* Assignment: Carry on the passage about Boris Johnson's newspaper career from the point where it ends.

* Passage:
----------
Mostyn-Owen feared that she would crack up, as Johnson’s mother had. (The couple divorced in 1992; Johnson married his second wife, Marina Wheeler, whom he had known as a child in Brussels, twelve days later.) In the Telegraph’s offices, which overlooked an elegant square, Johnson would lock his door and shout obscenities to himself, while he worked himself up to write each story. “This bizarre ritual, to those who witnessed it, was an insight into the torrent of focus and drive that lies beneath Boris’s affable exterior,” Purnell writes.
In 1994, Johnson was recalled to become the Telegraph’s chief political columnist. He was a newspaper star. But his reporting was no longer credible. “He was by then a caricature, and he had to go,” James Landale, then a reporter at the Times of London, who is now the BBC’s diplomatic correspondent, told Purnell. To mark Johnson’s departure from Brussels, Landale wrote a poem, based on Hilaire Belloc’s “Matilda,” in which “Boris told such dreadful lies / It made one gasp and stretch one’s eyes.”
When Johnson returned to London, he confessed to an editorial writer at the Telegraph that he had no political opinions. “You must have some,” the colleague reassured him. “Well, I’m against Europe and against capital punishment,” Johnson said. “I’m sure you’ll make something out of that,” came the reply.
----------
* Source material:
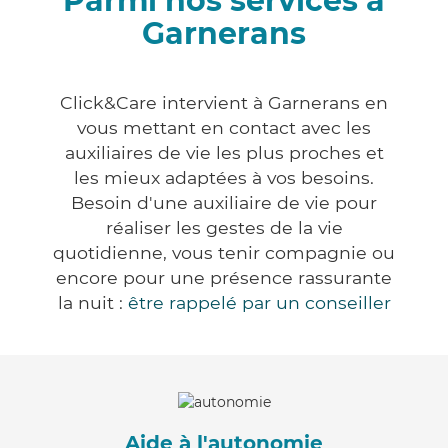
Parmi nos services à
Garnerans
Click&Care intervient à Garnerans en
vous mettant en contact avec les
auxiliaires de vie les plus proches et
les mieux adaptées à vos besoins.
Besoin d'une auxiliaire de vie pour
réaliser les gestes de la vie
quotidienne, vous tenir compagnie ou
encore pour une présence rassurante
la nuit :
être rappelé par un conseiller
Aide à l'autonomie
----------
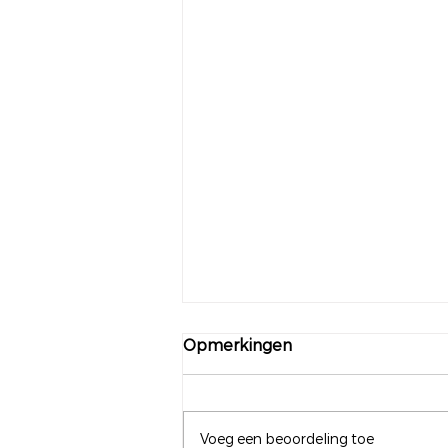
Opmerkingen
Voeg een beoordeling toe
----------
* Answer box:
To the British public, Johnson is an immediately recognizable figure in the culture. He is Bertie Wooster. His hair is a mess. He falls into ponds. You can find yourself feeling sympathetic toward him, because of an intimation of vulnerability and a sense that he is fundamentally unserious.
“Boris has the capacity to lose his way in a sentence, like a child in a nativity play. You want him to succeed, and when he does you share in his triumph,” Michael Gove, Johnson’s old friend from Oxford, fellow-Brexiteer, and political rival, has said. In “Boris: The Adventures of Boris Johnson,” Andrew Gimson, a former colleague of Johnson’s, describes his ability—which is almost unique among contemporary British politicians—to cheer people up. “While many politicians have the urge to perfect society, Boris believes in the imperfectability of mankind, and especially of himself,” Gimson writes. (The biography was published in 2006 and updated in 2016.) “He does not seek to attain impossibly high standards, nor does he impose them on others.”